Advertisement

3 former California governors back proposed death penalty initiative

The lethal injection chamber at San Quentin State Prison.
The lethal injection chamber at San Quentin State Prison.
(Wally Skalij / Los Angeles Times)
Share

SAN FRANCISCO — Three former California governors are set to announce their endorsement Thursday of a proposed initiative sponsors say would end lengthy death penalty appeals and speed up executions.

Former governors George Deukmejian, Pete Wilson and Gray Davis will announce at a news conference the launch of an initiative drive for signatures to qualify the proposed constitutional amendment for the November ballot.

The measure, if qualified, would ignite the second statewide debate on the death penalty in two years.

Advertisement

A ballot proposal that would have ended capital punishment in California narrowly lost in 2012, with 48% of voters in favor and 52% against.

The new proposal would establish five-year court deadlines for deciding death row appeals, transfer most death penalty cases from the California Supreme Court to lower courts, and allow capital inmates to be spread among the general prison population.

INFORMATION SHOWN:
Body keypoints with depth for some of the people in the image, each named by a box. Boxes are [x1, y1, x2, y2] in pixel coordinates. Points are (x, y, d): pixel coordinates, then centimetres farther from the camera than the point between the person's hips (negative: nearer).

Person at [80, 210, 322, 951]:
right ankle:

--

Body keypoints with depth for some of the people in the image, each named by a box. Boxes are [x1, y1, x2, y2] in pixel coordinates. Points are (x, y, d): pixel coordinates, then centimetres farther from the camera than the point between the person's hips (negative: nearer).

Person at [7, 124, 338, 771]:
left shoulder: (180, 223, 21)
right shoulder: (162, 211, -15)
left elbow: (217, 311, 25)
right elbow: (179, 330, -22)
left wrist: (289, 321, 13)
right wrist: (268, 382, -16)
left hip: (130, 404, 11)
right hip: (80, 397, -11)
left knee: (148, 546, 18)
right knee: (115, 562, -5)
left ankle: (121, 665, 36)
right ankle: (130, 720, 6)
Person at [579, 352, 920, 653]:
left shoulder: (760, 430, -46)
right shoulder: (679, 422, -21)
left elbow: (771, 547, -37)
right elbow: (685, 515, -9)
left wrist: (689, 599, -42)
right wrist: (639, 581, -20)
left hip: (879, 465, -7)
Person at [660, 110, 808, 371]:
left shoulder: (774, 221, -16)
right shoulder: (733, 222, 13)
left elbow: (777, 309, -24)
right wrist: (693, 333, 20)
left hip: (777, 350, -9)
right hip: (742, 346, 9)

PROBLEM SET:
- a) In the death penalty article, rewrite the paragraph beginning "The new proposal would establish" as a bulleted list that keeps its main facts.
- b) List every former California governor named in the death penalty article.
- c) Continue the article about the proposed death penalty initiative from its final sentence.

SET OF ANSWERS:
- a)
The new proposal would:
- set five-year court deadlines for deciding death row appeals
- move most death penalty cases from the California Supreme Court to lower courts
- allow capital inmates to be spread among the general prison population

- b)
- George Deukmejian
- Pete Wilson
- Gray Davis

- c)
It also would require the condemned to work in prison, remove any threat of state sanctions from doctors who advise the state on lethal injection procedures, and exempt the execution protocols from a state administrative law that requires extensive public review.

California now has more than 700 people on death row, and the last inmate was executed in 2006.

The state currently has no court-approved method of lethally injecting the condemned, and drugs to do so have been difficult to obtain. The state also has had trouble recruiting lawyers willing to handle capital appeals, which can take decades to be resolved in state and federal courts.